== Data

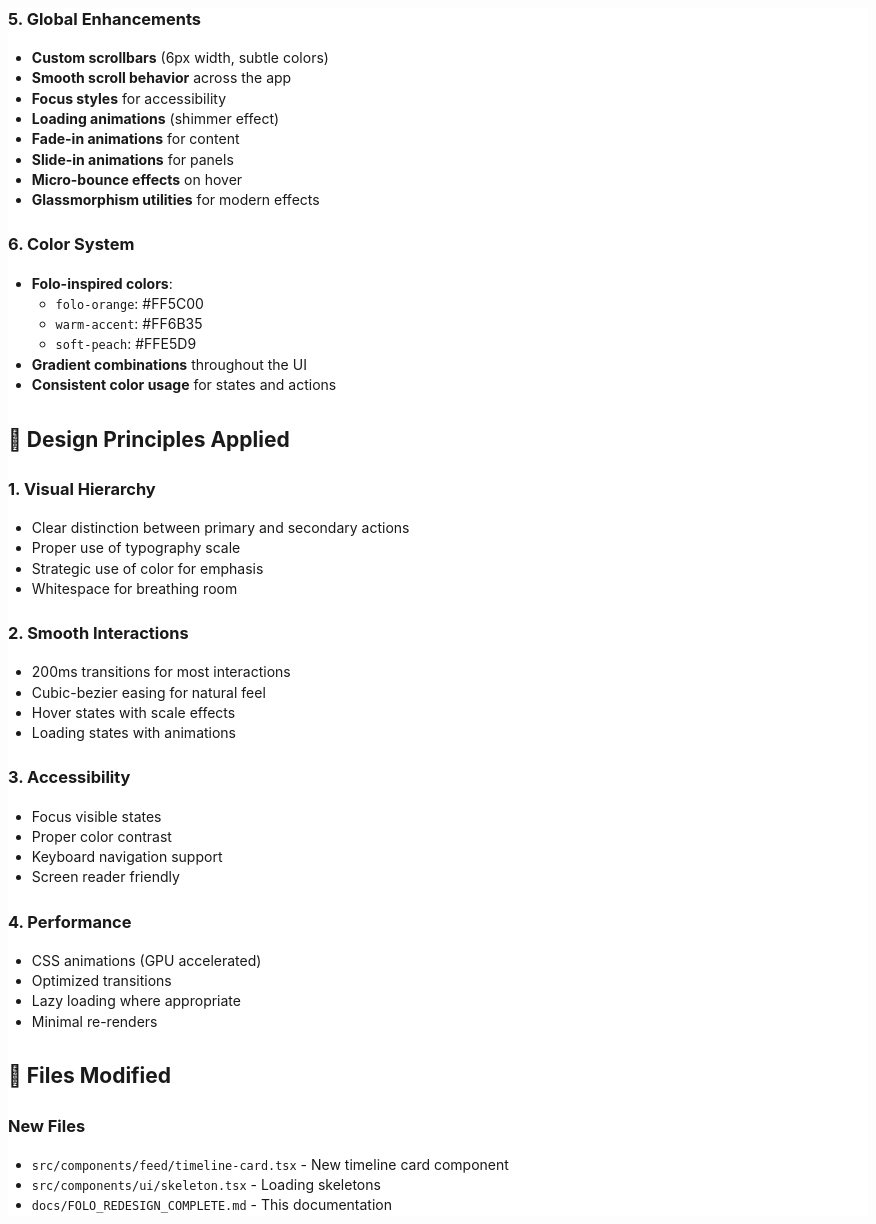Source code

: ### 5. Global Enhancements
- **Custom scrollbars** (6px width, subtle colors)
- **Smooth scroll behavior** across the app
- **Focus styles** for accessibility
- **Loading animations** (shimmer effect)
- **Fade-in animations** for content
- **Slide-in animations** for panels
- **Micro-bounce effects** on hover
- **Glassmorphism utilities** for modern effects

### 6. Color System
- **Folo-inspired colors**:
  - `folo-orange`: #FF5C00
  - `warm-accent`: #FF6B35
  - `soft-peach`: #FFE5D9
- **Gradient combinations** throughout the UI
- **Consistent color usage** for states and actions

## 🎯 Design Principles Applied

### 1. Visual Hierarchy
- Clear distinction between primary and secondary actions
- Proper use of typography scale
- Strategic use of color for emphasis
- Whitespace for breathing room

### 2. Smooth Interactions
- 200ms transitions for most interactions
- Cubic-bezier easing for natural feel
- Hover states with scale effects
- Loading states with animations

### 3. Accessibility
- Focus visible states
- Proper color contrast
- Keyboard navigation support
- Screen reader friendly

### 4. Performance
- CSS animations (GPU accelerated)
- Optimized transitions
- Lazy loading where appropriate
- Minimal re-renders

## 📁 Files Modified

### New Files
- `src/components/feed/timeline-card.tsx` - New timeline card component
- `src/components/ui/skeleton.tsx` - Loading skeletons
- `docs/FOLO_REDESIGN_COMPLETE.md` - This documentation
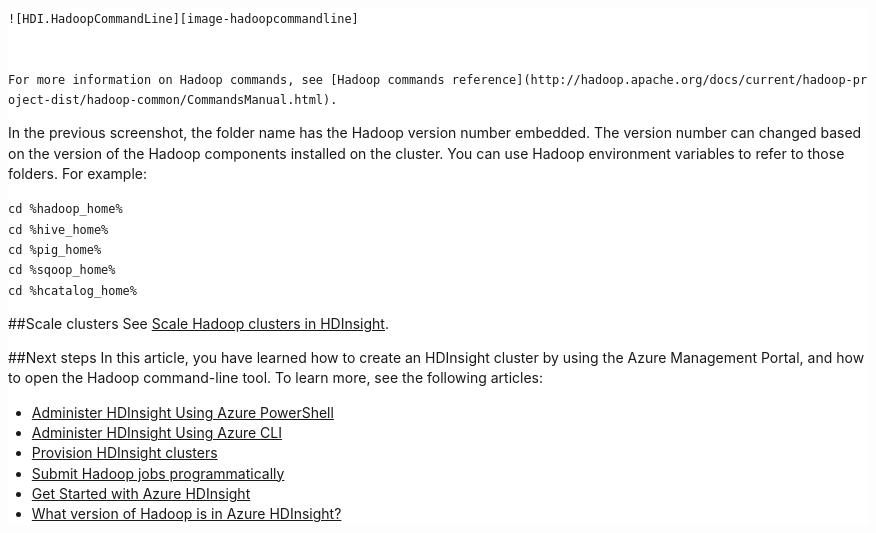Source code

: 	![HDI.HadoopCommandLine][image-hadoopcommandline]


	For more information on Hadoop commands, see [Hadoop commands reference](http://hadoop.apache.org/docs/current/hadoop-project-dist/hadoop-common/CommandsManual.html).

In the previous screenshot, the folder name has the Hadoop version number embedded. The version number can changed based on the version of the Hadoop components installed on the cluster. You can use Hadoop environment variables to refer to those folders. For example:

	cd %hadoop_home%
	cd %hive_home%
	cd %pig_home%
	cd %sqoop_home%
	cd %hcatalog_home%

##Scale clusters
See [Scale Hadoop clusters in HDInsight](/documentation/articles/hdinsight-hadoop-cluster-scaling).

##Next steps
In this article, you have learned how to create an HDInsight cluster by using the Azure Management Portal, and how to open the Hadoop command-line tool. To learn more, see the following articles:

* [Administer HDInsight Using Azure PowerShell](/documentation/articles/hdinsight-administer-use-powershell)
* [Administer HDInsight Using Azure CLI](/documentation/articles/hdinsight-administer-use-command-line)
* [Provision HDInsight clusters](/documentation/articles/hdinsight-provision-clusters-v1)
* [Submit Hadoop jobs programmatically](/documentation/articles/hdinsight-submit-hadoop-jobs-programmatically)
* [Get Started with Azure HDInsight](/documentation/articles/hdinsight-hadoop-tutorial-get-started-windows-v1)
* [What version of Hadoop is in Azure HDInsight?](/documentation/articles/hdinsight-component-versioning-v1)

[image-hdi-create-rpd-user]: ./media/hdinsight-administer-use-management-portal-v1/hdi.createrdpuser.png
[image-hadoopcommandline]: ./media/hdinsight-administer-use-management-portal-v1/hdinsight-hadoop-command-line.png "Hadoop command line"
[image-hdiclustercreate-uploadcert]: ./media/hdinsight-administer-use-management-portal-v1/hdi.clustercreate.uploadcert.png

====

:: Task instructions ::
Copy the listing above word for word, with every line as it appears, and leave out the pictures.

:: Solution ::
Source code

: ### 5. Global Enhancements
- **Custom scrollbars** (6px width, subtle colors)
- **Smooth scroll behavior** across the app
- **Focus styles** for accessibility
- **Loading animations** (shimmer effect)
- **Fade-in animations** for content
- **Slide-in animations** for panels
- **Micro-bounce effects** on hover
- **Glassmorphism utilities** for modern effects

### 6. Color System
- **Folo-inspired colors**:
  - `folo-orange`: #FF5C00
  - `warm-accent`: #FF6B35
  - `soft-peach`: #FFE5D9
- **Gradient combinations** throughout the UI
- **Consistent color usage** for states and actions

## 🎯 Design Principles Applied

### 1. Visual Hierarchy
- Clear distinction between primary and secondary actions
- Proper use of typography scale
- Strategic use of color for emphasis
- Whitespace for breathing room

### 2. Smooth Interactions
- 200ms transitions for most interactions
- Cubic-bezier easing for natural feel
- Hover states with scale effects
- Loading states with animations

### 3. Accessibility
- Focus visible states
- Proper color contrast
- Keyboard navigation support
- Screen reader friendly

### 4. Performance
- CSS animations (GPU accelerated)
- Optimized transitions
- Lazy loading where appropriate
- Minimal re-renders

## 📁 Files Modified

### New Files
- `src/components/feed/timeline-card.tsx` - New timeline card component
- `src/components/ui/skeleton.tsx` - Loading skeletons
- `docs/FOLO_REDESIGN_COMPLETE.md` - This documentation
Source code

: 	![HDI.HadoopCommandLine][image-hadoopcommandline]


	For more information on Hadoop commands, see [Hadoop commands reference](http://hadoop.apache.org/docs/current/hadoop-project-dist/hadoop-common/CommandsManual.html).

In the previous screenshot, the folder name has the Hadoop version number embedded. The version number can changed based on the version of the Hadoop components installed on the cluster. You can use Hadoop environment variables to refer to those folders. For example:

	cd %hadoop_home%
	cd %hive_home%
	cd %pig_home%
	cd %sqoop_home%
	cd %hcatalog_home%

##Scale clusters
See [Scale Hadoop clusters in HDInsight](/documentation/articles/hdinsight-hadoop-cluster-scaling).

##Next steps
In this article, you have learned how to create an HDInsight cluster by using the Azure Management Portal, and how to open the Hadoop command-line tool. To learn more, see the following articles:

* [Administer HDInsight Using Azure PowerShell](/documentation/articles/hdinsight-administer-use-powershell)
* [Administer HDInsight Using Azure CLI](/documentation/articles/hdinsight-administer-use-command-line)
* [Provision HDInsight clusters](/documentation/articles/hdinsight-provision-clusters-v1)
* [Submit Hadoop jobs programmatically](/documentation/articles/hdinsight-submit-hadoop-jobs-programmatically)
* [Get Started with Azure HDInsight](/documentation/articles/hdinsight-hadoop-tutorial-get-started-windows-v1)
* [What version of Hadoop is in Azure HDInsight?](/documentation/articles/hdinsight-component-versioning-v1)

[image-hdi-create-rpd-user]: ./media/hdinsight-administer-use-management-portal-v1/hdi.createrdpuser.png
[image-hadoopcommandline]: ./media/hdinsight-administer-use-management-portal-v1/hdinsight-hadoop-command-line.png "Hadoop command line"
[image-hdiclustercreate-uploadcert]: ./media/hdinsight-administer-use-management-portal-v1/hdi.clustercreate.uploadcert.png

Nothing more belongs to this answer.